Ze zit er een beetje verdwaasd bij, naast een leeg nest, nu de kleintjes zijn uitgevlogen. Hoop niet dat bij het leren vliegen de kleine zwaluwtjes te prooi zijn gevallen aan één van de zeven katten die in onze tuin huizen.
Vorig jaar kwam deze zwaluw voor het eerst in ons huis; ze vond een mooi plekje onder het dak en bouwde daar haar nest. Dit voorjaar streek ze opnieuw neer. Dezelfde? Ze zeggen van wel. Met hetzelfde mannetje ook nog. Het oriëntatievermogen van de zwaluw is ongekend groot. Ze overwinteren in Afrika, kunnen met heen- en terugreis zo’n 10.000 kilometer vliegen en dan nóg komen ze, ruim een half jaar later, weer terecht bij hetzelfde huis in hetzelfde dorpje ergens aan de Spaanse kust. Een ingebouwde tom-tom waar wij, de mensen, nog wat van kunnen leren.

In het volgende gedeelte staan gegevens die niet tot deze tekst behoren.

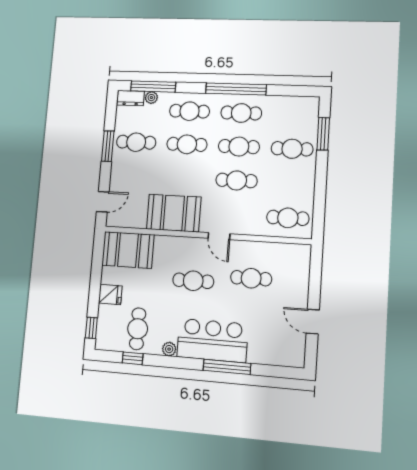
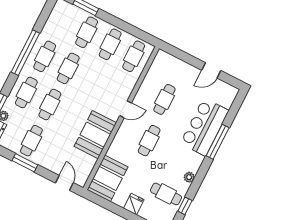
cafe table: (237, 180) -> (110, 44), moved
bar counter: (212, 340) -> (205, 127), moved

De afgelopen weken hebben ze ons onderhouden met een constant af- en aanvliegen. Eerst het nest bouwen, daarna broeden en uiteindelijk voedsel (insecten) voor de kleintjes zoeken. Het was dit voorjaar één van de weinige vogels die we zagen. De eksters sterven uit, las ik ergens, de merel heeft niet gezongen en de rest blijft slim bij de katten uit de buurt. Gelukkig hebben we geen hoge palmboom in de tuin; die even verderop zitten vol met Argentijnse monniksparkieten, ongetwijfeld de vogels die de meeste herrie maken en in Spaanse steden en dorpen bijna een plaag zijn geworden sinds iemand ooit ergens een stel vrij liet vliegen.